Components of a Traditional Medical Record

  • Healthcare facilities have their own specific medical record keeping standards.
  • Records in acute care settings have similar sections.
  • Documentation sheets are designed to be brief and decrease time spent on documentation.
  • Entries include measurements allowing tracking of trends in patient status

General Sections in a Patient Medical Record

  • Details like admission data, history and physical exams, immunizations, physician orders, progress notes, nurses' notes, medication records, allergies, and vital signs are included.
  • Additional details such as I/O sheets, laboratory results, consultation notes, surgical or treatment consent forms, anesthesia & surgical records, specialized therapy, specialized flow data, and advanced directives
  • A detailed, current set of records is useful for a variety of future purposes
  • Accurate documentation of patient care means that the care was or was not given.
  • Records are legal documents that can be used to prove care was administered, or not
  • Incomplete or absent records may lead to accusations of neglect.
  • Records should reflect standards of care.

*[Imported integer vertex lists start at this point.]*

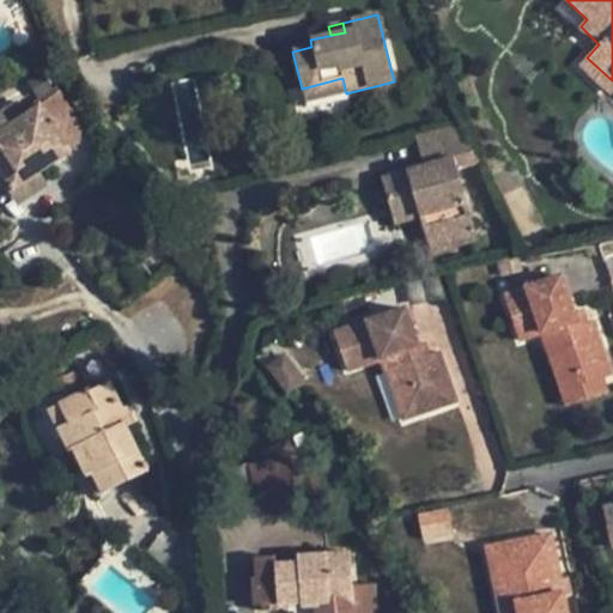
[(612,93),(612,80),(587,58),(578,66),(612,96),(612,93)]
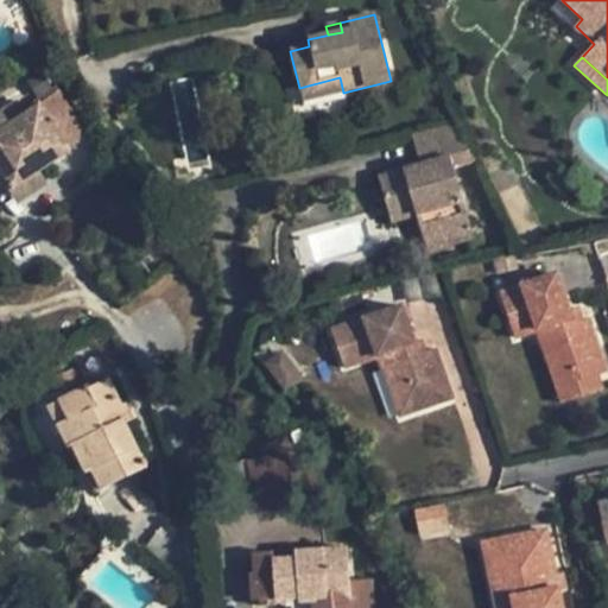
[(51,89),(39,71),(25,82),(37,99),(51,89)]
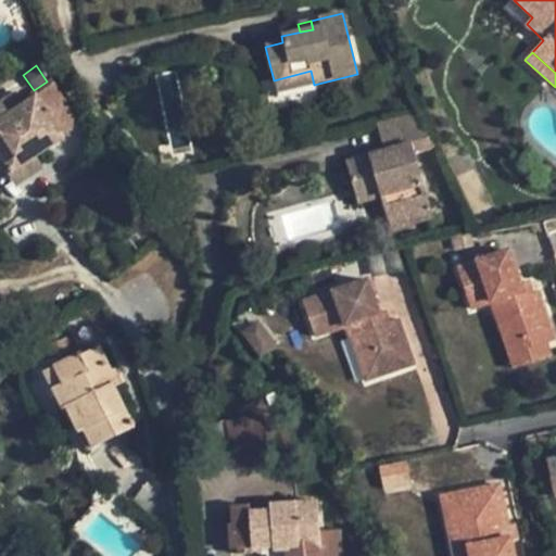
[(276,93),(314,85),(311,71),(274,80),(276,93)]
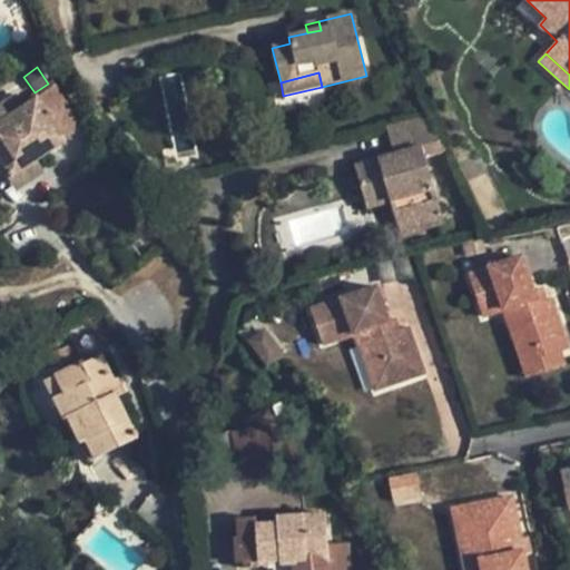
[(62,140),(35,98),(8,117),(0,120),(0,160),(10,176),(31,161),(62,140)]
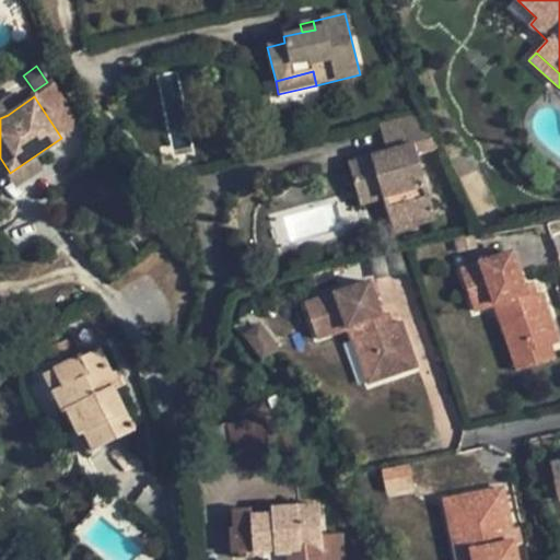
[(347,164),(359,205),(382,198),(403,193),(408,212),(432,206),(417,155),(438,149),(421,114),(377,126),(387,152),(347,164)]
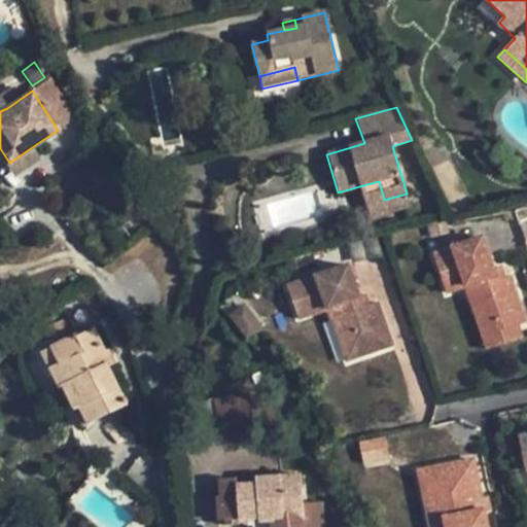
[(9,163),(13,170),(33,157),(29,149),(9,163)]
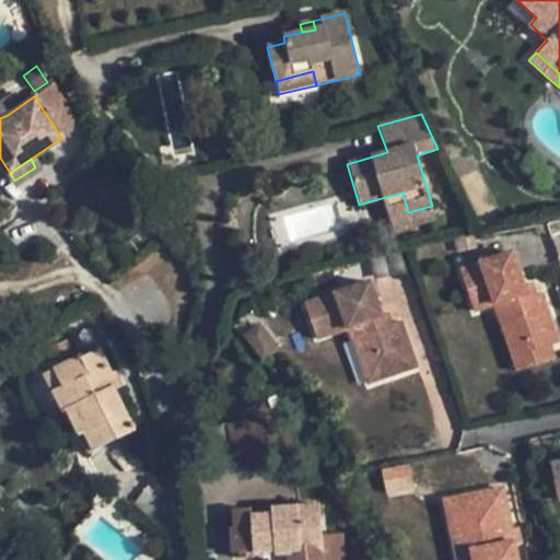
[(408,212),(403,193),(382,198),(392,231),(412,225),(408,212)]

Practical Aspects of Recordkeeping

  • Documentation is needed for treatments; procedures and activities should be charted in clear terms.
  • Clarity and brevity in the record is essential, though, it is crucial to comprehensively document each encounter.
  • Documentation of consultations must include date and time.
  • Data should be within the professional domain.

General Rules

  • Entries typically need to be printed or handwritten, though some facilities use an electronic format.
  • Some facilities require supervisor review for student hand-written records
  • Do not use ditto marks and avoid erasures.
  • Record entry should follow specific time requirements, treatment specifics, complaints, behaviors, and avoid blank lines.
  • Writing tasks should always use present tense, rather than future tense.
  • Important and meaningful conversations should be recorded.

Problem-Oriented Medical Record (POMR)

  • An alternative record-keeping format in some health care institutions.
  • A POMR format consists of four primary parts: Database, Problem List, Plan, and Progress notes.
  • Progress notes, which use the SOAP format, contain subjective information (obtained from the patient), objective information (observations of the patient), assessments (analyses of the patient's problem), and plans (actions to resolve the problem).

Additional Guidelines for Progress Notes Using the SOAP Format

  • Subjective data is sourced from the patient, family, or similar people - objective data is based on observations, physical exams, or laboratory tests.